(TASK DIRECTIONS):
An exact copy of all the data, minus the images, is required.

(SUPPLIED DATA):
━━━━━━━━━━━━━━━━

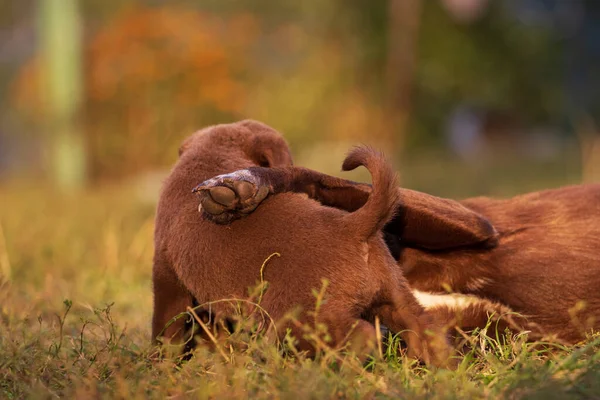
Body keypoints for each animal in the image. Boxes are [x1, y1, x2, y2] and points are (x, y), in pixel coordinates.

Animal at [152, 119, 452, 366]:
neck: (210, 154)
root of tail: (353, 226)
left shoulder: (167, 276)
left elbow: (165, 329)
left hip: (297, 316)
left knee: (361, 336)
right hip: (397, 299)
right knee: (429, 335)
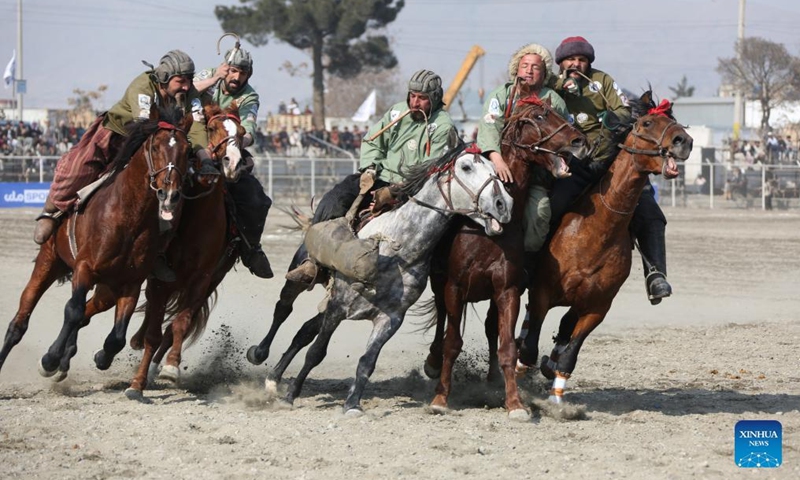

━━━━━━━━━━━━━━━━

(SOLUTION BELOW):
Body keypoints for each animal in the image. Boxes are [x1, y1, x2, y2] and points are (x, y), in pixel coordinates.

Animal at [152, 119, 452, 366]:
neck: (210, 154)
root of tail: (353, 226)
left shoulder: (167, 276)
left elbow: (165, 329)
left hip: (297, 316)
left knee: (361, 336)
right hip: (397, 299)
right knee: (429, 335)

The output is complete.